A new, nonpartisan organization wants to save presidential debates in the United States. We hope it succeeds.

The debates have become so empty and dull that most Americans just ignore them. The newly formed Citizens' Debate Commission argues that the two major-party political campaigns have hijacked these useful face-to-face encounters and sometimes have an interest in making them as unenlightening as possible.

Gaffes like Gerald Ford's assertion that the Soviets didn't dominate Poland, or Michael Dukakis' oddly bureaucratic response to a question on the hypothetical murder of his wife, are less likely to occur these days. This is mainly because, as the Citizens' Debate Commission suggests, debates are little more than joint news conferences. The two major candidates are allowed to offer their views in prepackaged sound bites. Follow-up questions are impossible and every single detail -- from the height of the dais to the makeup of any panel of questioners -- is negotiated down to the last nit by the two campaigns -- and only the two campaigns.

Just one example: In the 1996 Clinton-Dole race, Clinton's team managed to get two sessions scheduled opposite the Major League Baseball playoffs. As Clinton confidant George Stephanopolous said afterward: "We wanted the debates to be a nonevent."

They and others certainly succeeded at that over the years. In 1980, 60 percent of American households watched the debates. In 2000, it was 30 percent.

The CDC suggests that debate rules be independently arrived at by a nonpartisan entity -- the League of Women Voters comes to mind -- and that minor-party candidates be invited to participate if their campaigns meet some plausible viability standards.

Of course, the Commission on Presidential Debates, not the CDC, runs the system now.

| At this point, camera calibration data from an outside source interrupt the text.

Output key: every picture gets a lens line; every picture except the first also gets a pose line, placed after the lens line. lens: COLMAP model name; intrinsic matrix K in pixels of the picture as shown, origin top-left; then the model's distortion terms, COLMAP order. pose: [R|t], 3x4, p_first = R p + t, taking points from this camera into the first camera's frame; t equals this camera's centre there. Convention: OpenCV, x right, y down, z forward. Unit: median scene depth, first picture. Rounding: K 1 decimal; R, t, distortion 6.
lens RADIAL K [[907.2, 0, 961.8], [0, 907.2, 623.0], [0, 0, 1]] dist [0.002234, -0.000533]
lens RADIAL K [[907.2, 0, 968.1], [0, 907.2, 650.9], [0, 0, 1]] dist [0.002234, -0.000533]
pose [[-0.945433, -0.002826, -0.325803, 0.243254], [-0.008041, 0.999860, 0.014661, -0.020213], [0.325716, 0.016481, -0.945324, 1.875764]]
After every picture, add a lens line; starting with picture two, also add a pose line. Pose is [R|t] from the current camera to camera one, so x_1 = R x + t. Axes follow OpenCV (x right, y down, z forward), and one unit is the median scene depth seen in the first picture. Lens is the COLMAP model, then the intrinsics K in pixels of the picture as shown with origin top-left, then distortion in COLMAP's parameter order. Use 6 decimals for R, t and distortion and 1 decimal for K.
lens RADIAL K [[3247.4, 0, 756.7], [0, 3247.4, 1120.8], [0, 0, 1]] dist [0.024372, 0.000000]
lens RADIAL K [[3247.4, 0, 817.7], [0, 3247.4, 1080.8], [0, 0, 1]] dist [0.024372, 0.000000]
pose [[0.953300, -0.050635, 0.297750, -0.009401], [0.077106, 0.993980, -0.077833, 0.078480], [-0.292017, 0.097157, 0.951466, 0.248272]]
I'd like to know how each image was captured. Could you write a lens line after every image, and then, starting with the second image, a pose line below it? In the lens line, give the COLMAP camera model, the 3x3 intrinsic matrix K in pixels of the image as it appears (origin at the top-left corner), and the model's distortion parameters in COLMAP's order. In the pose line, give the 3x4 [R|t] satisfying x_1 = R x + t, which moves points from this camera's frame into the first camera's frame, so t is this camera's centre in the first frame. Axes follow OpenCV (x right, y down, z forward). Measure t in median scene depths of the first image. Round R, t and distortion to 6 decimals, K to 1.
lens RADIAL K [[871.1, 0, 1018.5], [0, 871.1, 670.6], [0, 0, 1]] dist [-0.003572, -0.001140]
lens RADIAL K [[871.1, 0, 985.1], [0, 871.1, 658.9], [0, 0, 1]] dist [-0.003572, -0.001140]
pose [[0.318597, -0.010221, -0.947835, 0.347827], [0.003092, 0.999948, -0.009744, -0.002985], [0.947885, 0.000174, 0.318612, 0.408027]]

Its efforts are aimed at pleasing the campaigns, not the voters.

But it doesn't really matter who runs the debates as long as whoever does so is truly independent. It's clear, though, that the system needs to be changed. The interests of voters, not the candidates, parties and TV networks, should get the priority in scheduling and organizing the presidential debates.

Campaigns would resist mightily, but if the choice were joining the debate or facing a backlash, they'd eventually come along, too.